In the middle of the night, while the earth lay dark, Betty Washington Lewis and her husband, Fielding Lewis, were up. Like most Americans before the advent of cheap electric light, George Washington’s prosperous sister and brother-in-law slept in four-hour blocks and woke up for an hour or two in between at Kenmore, their home in Fredericksburg. They might have spent that hour writing letters, and talking about their day or current events like the Revolution.
The surprisingly active nighttime lives of the 18th-century inhabitants of Kenmore—people like George Washington, Fielding Lewis, Betty Washington Lewis, their families and enslaved workers—will be explored through talks and a dramatic interpretation during “A Night in Washington’s Day” on Saturday, according to Zac Cunningham, manager of educational programs for The George Washington Foundation.
The enslaved people who lived at Kenmore would also have been talking about current events during their waking nighttime hours, called “watch.” In 1775, they might have discussed running away and seeking freedom with the British. A theater scene will explore how Rachel, an enslaved cook, and Hetty, an enslaved house servant, might have discussed just that during their middle-of-the-night clothes washing.
Along with the theater scene between Hetty and Rachel, there will be presentations on other aspects of nightlife. Cunningham said it will also center on the evidence that early Americans had different sleeping patterns, sleeping four hours after dark, waking for an hour, and then sleeping for four more hours. During that hour, they might have read by candlelight, written letters, visited neighbors, and if it was a full moon, farmers might even have worked outside.

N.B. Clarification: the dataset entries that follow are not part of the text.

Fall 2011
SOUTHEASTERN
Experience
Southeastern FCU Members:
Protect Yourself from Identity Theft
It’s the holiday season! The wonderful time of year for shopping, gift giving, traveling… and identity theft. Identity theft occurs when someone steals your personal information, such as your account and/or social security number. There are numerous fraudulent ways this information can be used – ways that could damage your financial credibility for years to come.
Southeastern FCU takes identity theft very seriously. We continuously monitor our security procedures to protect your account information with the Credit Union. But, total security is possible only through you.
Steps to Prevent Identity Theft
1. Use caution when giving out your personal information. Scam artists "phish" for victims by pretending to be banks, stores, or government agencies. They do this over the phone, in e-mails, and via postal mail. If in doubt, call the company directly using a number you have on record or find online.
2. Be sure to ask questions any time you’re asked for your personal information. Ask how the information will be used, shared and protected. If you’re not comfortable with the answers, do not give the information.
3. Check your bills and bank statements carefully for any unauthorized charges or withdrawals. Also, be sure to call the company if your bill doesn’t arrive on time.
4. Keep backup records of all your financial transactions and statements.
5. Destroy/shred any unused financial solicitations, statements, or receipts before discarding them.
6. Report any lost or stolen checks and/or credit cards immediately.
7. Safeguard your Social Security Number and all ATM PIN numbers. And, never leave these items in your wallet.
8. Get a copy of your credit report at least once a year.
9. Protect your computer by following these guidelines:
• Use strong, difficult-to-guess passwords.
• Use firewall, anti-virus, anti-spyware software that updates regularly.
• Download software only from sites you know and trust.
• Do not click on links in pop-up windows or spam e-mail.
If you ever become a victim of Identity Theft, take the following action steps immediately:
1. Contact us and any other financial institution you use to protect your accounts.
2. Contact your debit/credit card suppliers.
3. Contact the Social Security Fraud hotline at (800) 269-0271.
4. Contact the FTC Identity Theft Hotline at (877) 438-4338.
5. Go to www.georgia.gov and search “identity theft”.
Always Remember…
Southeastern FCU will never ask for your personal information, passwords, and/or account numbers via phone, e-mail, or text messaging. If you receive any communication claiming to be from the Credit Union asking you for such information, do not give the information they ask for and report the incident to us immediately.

Megan Budinger, curator at Kenmore, will discuss lighting technology in the 18th century such as lanterns and chandeliers.
And Cunningham will talk about constellations. The night sky was a sort of a library for stories everyone would know, such as Greek and Roman mythology. These are stories and stars that George Washington and Fielding Lewis would very likely have known, he said.
Events about the nighttime lives of the Washingtons have been offered before at Kenmore but were previously interior guided tours. Due to the COVID-19 pandemic, this event is being offered outside.
In order to safely come together, Cunningham said attendees should buy advance tickets online. Space is limited, but the area can fit about 100 spaced appropriately. Wearing masks is encouraged and attendees should bring lawn chairs or blankets to spread out on the Kenmore lawn. In the event of rain, the event will be canceled, and refunds will be issued.
Other events and lectures are going on at Kenmore and Ferry Farm now. The museums have opened for regular guided tours but have limited capacity and have spacing requirements in place. Advance ticket purchase online is required for the tours, as well, to reduce the spread of COVID-19.
Just like active and social nighttime activities, pandemics were not foreign to the Washingtons. George Washington contracted smallpox in his late teenage years on a trip to Barbados with his brother Lawrence. Cunningham said a receipt exists for ointment after his return to Fredericksburg, and it is thought that his mother, Mary Washington, bought it to sooth his pox marks. Distance and travel restrictions, even then, were part of life.